Hurricane Harvey left fear, uncertainty and ruin in its wake. The Category 4 storm left some people questioning what could come next, to which Mother Nature quickly responded with another hurricane: Irma. This worry and wonder, however, led some of my friends — particularly first- and second-generation Latinos and Latinas — to religious revelation.

I saw many turn to Luke 21:25-26, pointing out that the total solar eclipse occurred Aug. 21 and was followed shortly thereafter by Hurricane Harvey, which made landfall on the Texas coast Aug. 25. By Aug. 26, the state was feeling the climate change-fueled disaster, tornadoes and all. This is what that Bible verse says:

“There will be signs in the sun, moon and stars. On the earth, nations will be in anguish and perplexity at the roaring and tossing of the sea. People will faint from terror, apprehensive of what is coming on the world, for the heavenly bodies will be shaken.”

And while this coincidence is eerie, to say the least, it is just that: coincidence. That didn’t stop my friend Bryan Mora, 24, a second-generation Latino, from sharing it on Instagram. He and I went to high school together. Mora is not religious, he says, but the number alignment blew his mind, so he had to share it. He understands that climate change is involved, but he’s also curious of other forces at work — of a divine power or not.

On the other hand, Kelly Barralaga, a 26-year-old mother of two who is a family friend, shared the image on Facebook because it did signal an end of times for her. She believes in science but looks at it through a religious lens. “I think scientific stuff comes from somewhere,” Barralaga says. “It’s just a way to try to explain other things God left here on Earth for us.”

One Twitter user tweeted out with more than 100,000 others retweeting her. Georgia meteorologist Jeff Cox even shared the verse on Facebook.

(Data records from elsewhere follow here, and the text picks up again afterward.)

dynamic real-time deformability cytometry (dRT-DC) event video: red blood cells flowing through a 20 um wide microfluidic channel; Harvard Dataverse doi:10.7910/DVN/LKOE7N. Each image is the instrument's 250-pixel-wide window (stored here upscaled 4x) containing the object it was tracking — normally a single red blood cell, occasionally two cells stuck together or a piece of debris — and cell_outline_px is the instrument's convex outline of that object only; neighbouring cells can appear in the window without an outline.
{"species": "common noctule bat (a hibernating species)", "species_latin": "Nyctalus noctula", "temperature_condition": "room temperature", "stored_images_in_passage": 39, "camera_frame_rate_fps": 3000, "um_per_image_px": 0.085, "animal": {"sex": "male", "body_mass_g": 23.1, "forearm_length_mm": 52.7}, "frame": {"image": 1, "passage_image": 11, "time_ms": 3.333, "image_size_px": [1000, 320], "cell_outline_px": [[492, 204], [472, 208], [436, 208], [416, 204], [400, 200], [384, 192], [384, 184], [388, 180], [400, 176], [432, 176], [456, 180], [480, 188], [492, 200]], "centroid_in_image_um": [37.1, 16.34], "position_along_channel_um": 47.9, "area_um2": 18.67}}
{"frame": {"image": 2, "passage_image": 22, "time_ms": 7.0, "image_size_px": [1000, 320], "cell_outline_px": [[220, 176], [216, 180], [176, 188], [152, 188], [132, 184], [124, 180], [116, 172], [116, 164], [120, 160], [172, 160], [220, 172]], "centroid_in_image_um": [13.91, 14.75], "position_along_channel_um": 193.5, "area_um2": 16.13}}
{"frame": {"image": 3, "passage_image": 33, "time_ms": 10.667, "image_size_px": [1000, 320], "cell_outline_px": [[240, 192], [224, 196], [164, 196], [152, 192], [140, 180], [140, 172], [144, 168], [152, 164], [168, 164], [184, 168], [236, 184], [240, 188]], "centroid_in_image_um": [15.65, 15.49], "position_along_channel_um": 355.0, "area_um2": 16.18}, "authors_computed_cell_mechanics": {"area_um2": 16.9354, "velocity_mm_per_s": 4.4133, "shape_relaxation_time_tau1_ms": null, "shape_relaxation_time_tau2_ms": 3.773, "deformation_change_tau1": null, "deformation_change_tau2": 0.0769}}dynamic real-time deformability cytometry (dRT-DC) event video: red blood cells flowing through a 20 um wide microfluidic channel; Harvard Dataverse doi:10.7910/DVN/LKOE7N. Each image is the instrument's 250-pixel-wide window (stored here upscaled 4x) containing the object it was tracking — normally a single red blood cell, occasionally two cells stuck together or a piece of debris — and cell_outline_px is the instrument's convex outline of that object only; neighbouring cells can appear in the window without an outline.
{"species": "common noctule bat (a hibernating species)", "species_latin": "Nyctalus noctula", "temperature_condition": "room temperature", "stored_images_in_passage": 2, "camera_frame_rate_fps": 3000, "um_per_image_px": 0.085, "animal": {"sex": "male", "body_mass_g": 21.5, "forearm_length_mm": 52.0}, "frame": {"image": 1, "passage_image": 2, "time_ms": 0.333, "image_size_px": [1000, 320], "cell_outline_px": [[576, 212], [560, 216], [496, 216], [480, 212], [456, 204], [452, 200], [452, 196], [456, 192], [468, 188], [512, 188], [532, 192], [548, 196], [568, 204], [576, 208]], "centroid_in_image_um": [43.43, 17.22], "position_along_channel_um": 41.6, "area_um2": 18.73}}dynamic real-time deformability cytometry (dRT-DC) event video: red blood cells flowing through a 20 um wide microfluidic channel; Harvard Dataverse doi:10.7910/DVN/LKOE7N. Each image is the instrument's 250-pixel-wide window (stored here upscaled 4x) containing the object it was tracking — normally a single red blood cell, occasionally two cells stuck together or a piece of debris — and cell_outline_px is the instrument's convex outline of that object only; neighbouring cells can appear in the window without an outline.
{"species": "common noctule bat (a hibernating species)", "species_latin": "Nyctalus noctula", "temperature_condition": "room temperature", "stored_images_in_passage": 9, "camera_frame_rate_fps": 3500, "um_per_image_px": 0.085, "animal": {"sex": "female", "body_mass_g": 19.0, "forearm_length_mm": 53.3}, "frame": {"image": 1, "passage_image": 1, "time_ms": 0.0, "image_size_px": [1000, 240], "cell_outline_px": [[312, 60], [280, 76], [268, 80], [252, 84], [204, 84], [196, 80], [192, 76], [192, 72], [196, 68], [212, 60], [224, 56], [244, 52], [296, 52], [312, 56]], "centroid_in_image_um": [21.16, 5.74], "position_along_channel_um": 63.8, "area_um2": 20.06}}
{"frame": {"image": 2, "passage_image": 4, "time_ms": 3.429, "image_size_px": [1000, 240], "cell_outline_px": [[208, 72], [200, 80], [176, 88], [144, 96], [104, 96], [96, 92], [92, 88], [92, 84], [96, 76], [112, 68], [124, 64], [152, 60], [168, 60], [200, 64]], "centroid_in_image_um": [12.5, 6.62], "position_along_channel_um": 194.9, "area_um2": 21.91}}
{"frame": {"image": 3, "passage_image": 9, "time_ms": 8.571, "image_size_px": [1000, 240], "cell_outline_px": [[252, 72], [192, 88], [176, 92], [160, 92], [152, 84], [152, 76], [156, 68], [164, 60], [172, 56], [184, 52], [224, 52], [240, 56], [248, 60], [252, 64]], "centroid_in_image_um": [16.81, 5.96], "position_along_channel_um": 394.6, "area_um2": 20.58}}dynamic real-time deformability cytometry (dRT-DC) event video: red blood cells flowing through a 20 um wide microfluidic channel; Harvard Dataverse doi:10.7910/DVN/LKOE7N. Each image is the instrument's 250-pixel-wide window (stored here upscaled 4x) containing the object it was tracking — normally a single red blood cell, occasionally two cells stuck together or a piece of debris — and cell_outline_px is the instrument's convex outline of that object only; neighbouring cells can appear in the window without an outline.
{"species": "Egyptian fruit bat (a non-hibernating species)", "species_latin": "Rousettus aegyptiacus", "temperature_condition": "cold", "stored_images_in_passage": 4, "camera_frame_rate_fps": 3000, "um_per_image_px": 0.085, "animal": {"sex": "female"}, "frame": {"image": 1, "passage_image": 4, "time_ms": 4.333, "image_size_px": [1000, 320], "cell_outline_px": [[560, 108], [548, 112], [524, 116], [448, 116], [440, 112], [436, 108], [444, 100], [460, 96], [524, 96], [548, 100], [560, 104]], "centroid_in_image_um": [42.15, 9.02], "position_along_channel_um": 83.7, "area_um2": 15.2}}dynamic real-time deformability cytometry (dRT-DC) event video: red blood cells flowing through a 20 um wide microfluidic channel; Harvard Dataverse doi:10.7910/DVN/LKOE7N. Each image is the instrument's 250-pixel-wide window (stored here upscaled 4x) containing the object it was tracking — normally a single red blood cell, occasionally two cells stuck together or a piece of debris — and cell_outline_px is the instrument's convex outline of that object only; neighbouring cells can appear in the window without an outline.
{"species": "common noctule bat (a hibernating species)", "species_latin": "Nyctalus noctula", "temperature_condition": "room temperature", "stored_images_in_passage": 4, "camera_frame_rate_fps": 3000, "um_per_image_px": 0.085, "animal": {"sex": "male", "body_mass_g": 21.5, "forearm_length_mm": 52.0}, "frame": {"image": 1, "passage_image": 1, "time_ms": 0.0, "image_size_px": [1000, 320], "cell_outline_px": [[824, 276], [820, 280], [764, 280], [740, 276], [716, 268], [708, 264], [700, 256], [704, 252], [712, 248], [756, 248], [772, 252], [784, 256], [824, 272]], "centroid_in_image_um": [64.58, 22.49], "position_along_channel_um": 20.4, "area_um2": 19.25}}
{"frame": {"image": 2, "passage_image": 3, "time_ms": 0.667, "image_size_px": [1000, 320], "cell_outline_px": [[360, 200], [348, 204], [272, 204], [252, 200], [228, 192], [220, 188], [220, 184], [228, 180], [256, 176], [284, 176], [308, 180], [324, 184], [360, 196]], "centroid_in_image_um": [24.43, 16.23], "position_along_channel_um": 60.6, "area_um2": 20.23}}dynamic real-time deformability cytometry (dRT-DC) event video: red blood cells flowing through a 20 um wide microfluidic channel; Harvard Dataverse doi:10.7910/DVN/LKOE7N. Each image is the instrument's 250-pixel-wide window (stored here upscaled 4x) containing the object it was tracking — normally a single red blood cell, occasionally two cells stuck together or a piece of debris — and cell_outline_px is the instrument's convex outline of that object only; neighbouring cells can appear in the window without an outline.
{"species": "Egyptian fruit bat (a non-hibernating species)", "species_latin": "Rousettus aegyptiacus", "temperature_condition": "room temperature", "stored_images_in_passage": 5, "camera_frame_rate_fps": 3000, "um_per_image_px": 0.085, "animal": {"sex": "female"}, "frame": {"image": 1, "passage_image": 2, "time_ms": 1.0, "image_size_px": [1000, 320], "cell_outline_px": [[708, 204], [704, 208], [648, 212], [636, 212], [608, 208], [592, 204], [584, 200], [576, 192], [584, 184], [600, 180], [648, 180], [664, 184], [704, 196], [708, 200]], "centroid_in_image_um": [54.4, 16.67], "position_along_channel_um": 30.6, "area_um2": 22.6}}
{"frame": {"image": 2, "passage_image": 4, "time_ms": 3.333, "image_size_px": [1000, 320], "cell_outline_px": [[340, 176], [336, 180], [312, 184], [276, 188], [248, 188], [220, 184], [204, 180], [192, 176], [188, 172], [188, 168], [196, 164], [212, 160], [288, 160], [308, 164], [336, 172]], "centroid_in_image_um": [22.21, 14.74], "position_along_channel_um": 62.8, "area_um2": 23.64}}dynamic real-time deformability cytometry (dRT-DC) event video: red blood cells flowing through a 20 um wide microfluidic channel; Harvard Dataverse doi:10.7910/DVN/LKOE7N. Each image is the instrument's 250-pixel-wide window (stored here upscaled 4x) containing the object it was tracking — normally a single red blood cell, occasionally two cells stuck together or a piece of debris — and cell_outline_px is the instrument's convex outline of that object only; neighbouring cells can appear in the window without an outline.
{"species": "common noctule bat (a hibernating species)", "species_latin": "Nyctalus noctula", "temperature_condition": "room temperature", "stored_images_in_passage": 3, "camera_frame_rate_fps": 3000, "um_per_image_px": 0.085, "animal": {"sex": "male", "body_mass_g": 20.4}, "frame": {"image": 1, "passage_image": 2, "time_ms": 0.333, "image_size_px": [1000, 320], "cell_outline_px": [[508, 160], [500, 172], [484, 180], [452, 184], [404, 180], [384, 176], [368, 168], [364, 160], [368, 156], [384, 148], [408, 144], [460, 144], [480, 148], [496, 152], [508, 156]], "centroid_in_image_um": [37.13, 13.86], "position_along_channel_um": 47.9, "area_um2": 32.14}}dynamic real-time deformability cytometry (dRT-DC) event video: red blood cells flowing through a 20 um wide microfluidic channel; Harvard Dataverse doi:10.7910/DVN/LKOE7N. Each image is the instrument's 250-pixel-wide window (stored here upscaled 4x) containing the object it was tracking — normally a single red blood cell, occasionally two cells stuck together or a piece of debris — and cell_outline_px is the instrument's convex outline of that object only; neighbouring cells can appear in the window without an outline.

Conflict shouldn’t necessarily exist between science and religion — and it doesn’t for the most part — but something’s fishy when a meteorologist uses religion to explain science.

Benjamín Valentín, a professor who studies Latinx* Christianity at the Yale University Divinity School, has heard Luke 21:25-26 referenced frequently in the past, especially among Latinos and Latinas. A pastor mentioned it during a service Valentín attended in Boston following the eclipse. The congregation just so happened to be predominantly Latino and Latina.